- EXERCISE AIM
Could you give the listing again exactly, without its pictures?

- RAW DATA
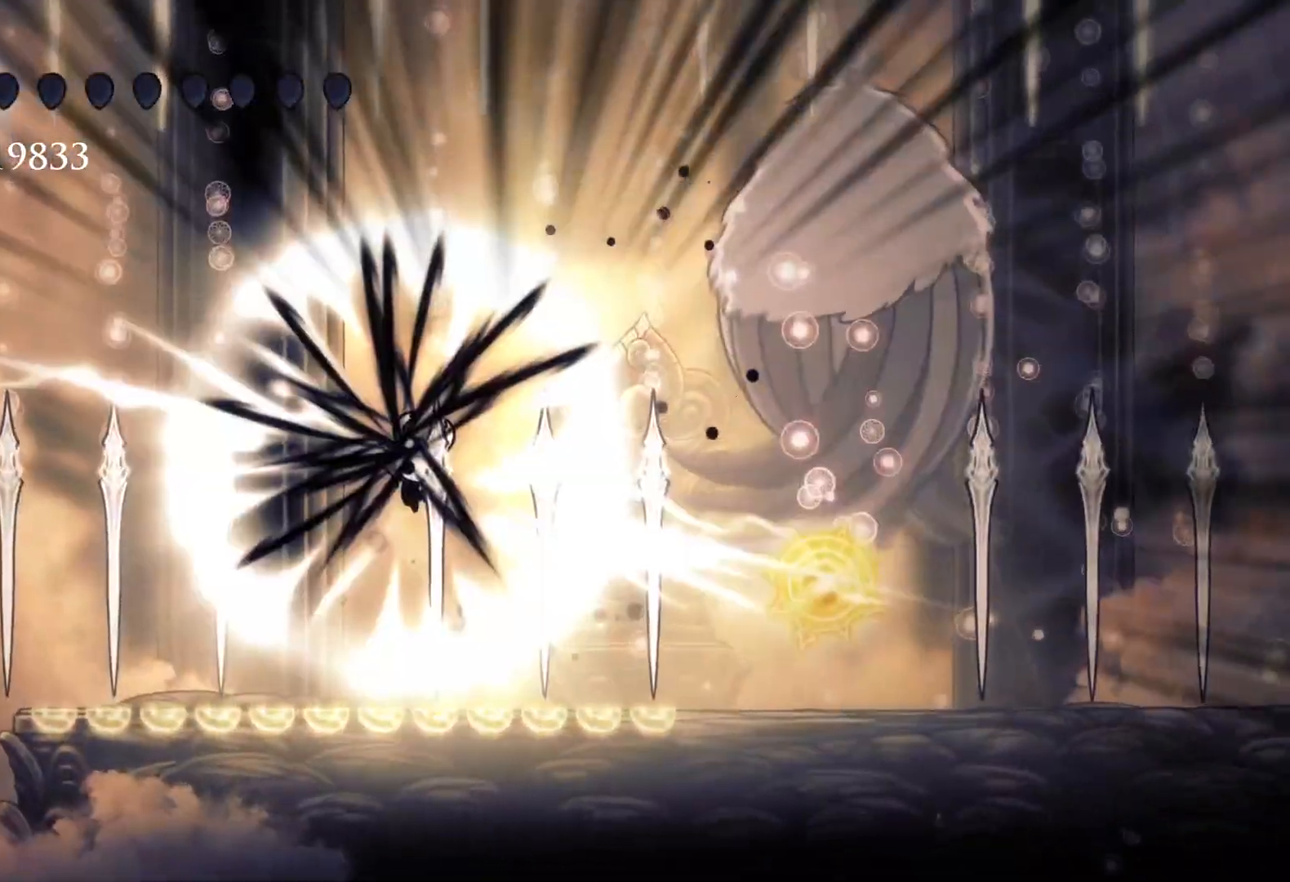
{"keys": [], "mouse": [], "events": [[450, "f", "up"]]}
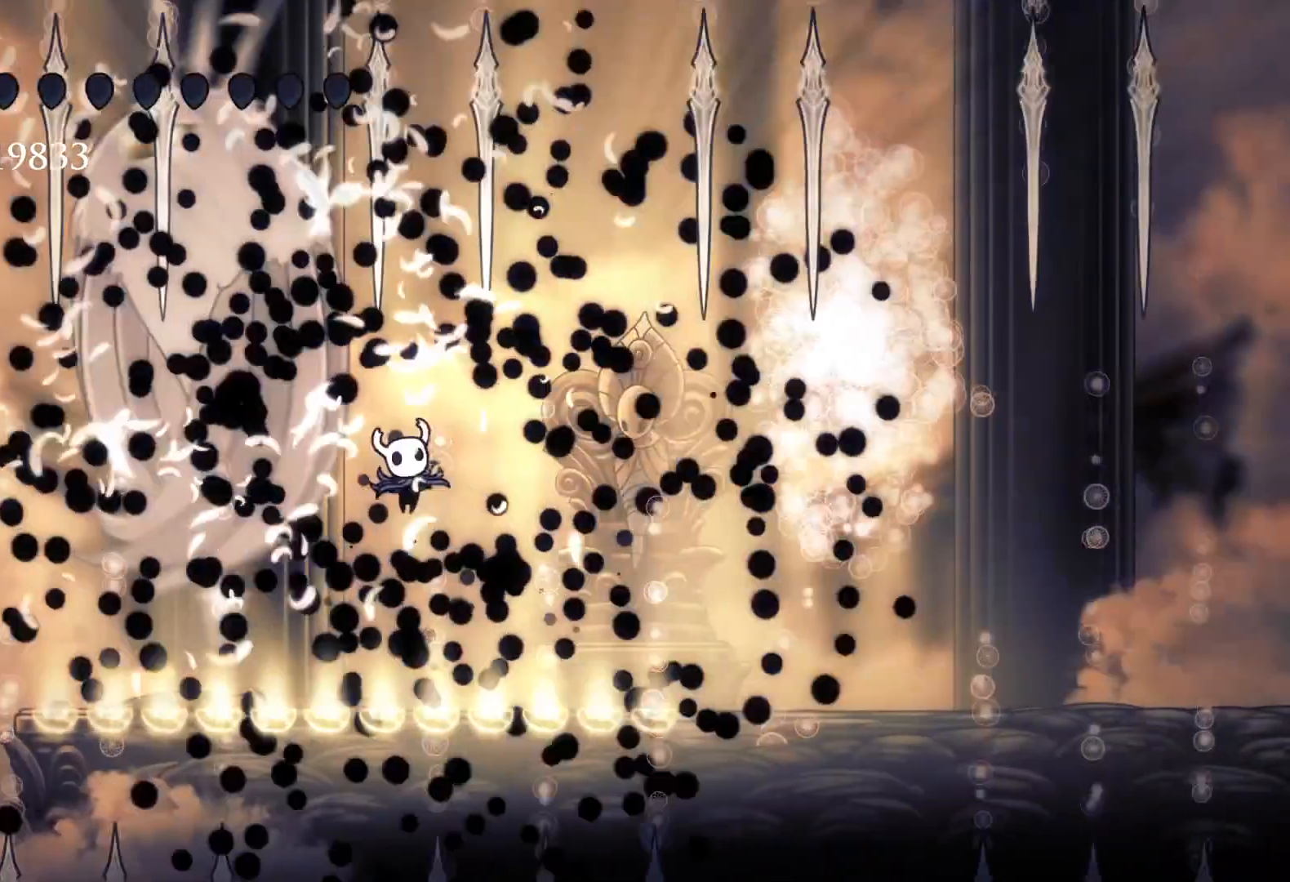
{"keys": [], "mouse": [], "events": [[100, "s", "down"], [150, "e", "down"], [183, "s", "up"], [233, "e", "up"], [233, "f", "down"], [383, "f", "up"]]}
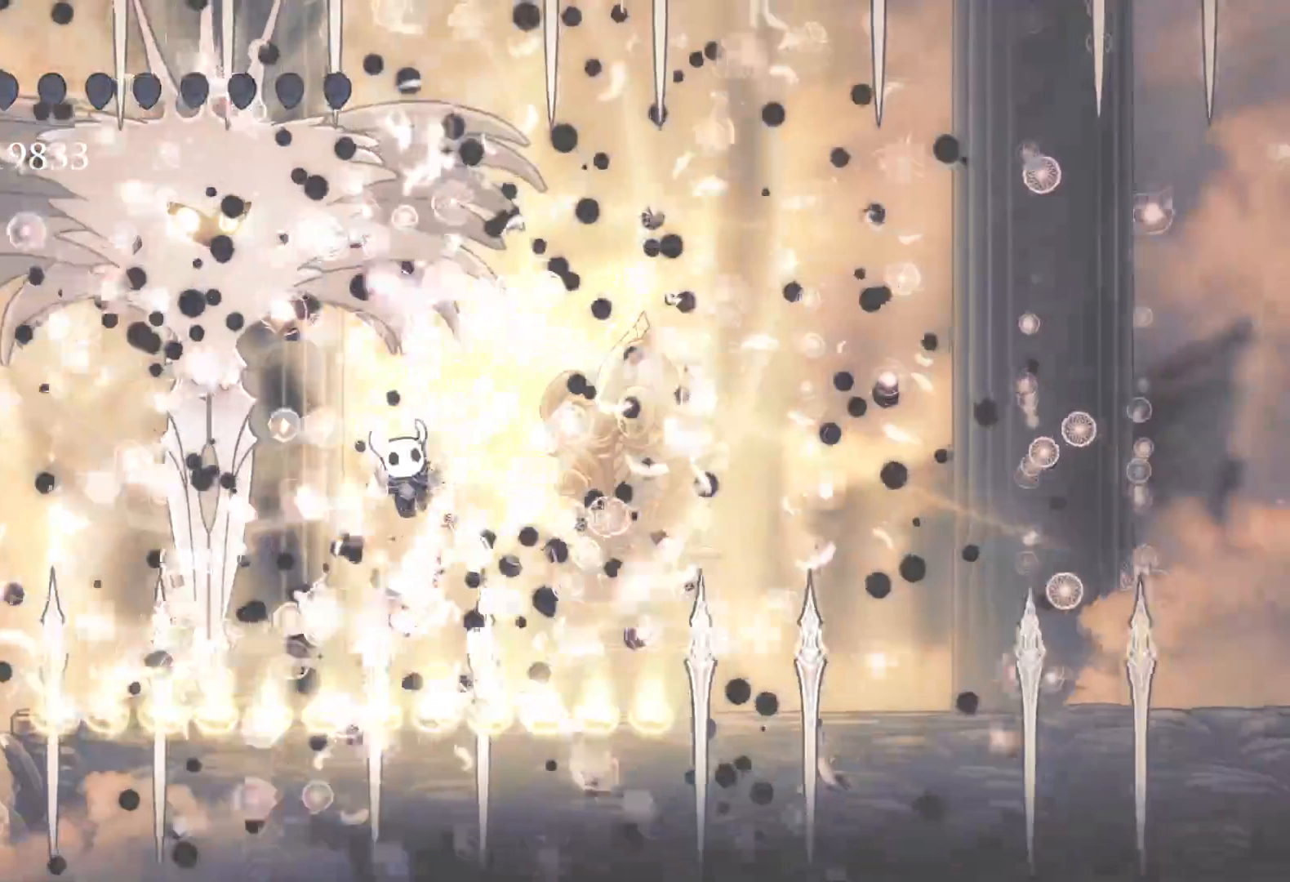
{"keys": [], "mouse": [], "events": []}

- EXERCISE SOLUTION
{"keys": [], "mouse": [], "events": [[450, "f", "up"]]}
{"keys": [], "mouse": [], "events": [[100, "s", "down"], [150, "e", "down"], [183, "s", "up"], [233, "e", "up"], [233, "f", "down"], [383, "f", "up"]]}
{"keys": [], "mouse": [], "events": []}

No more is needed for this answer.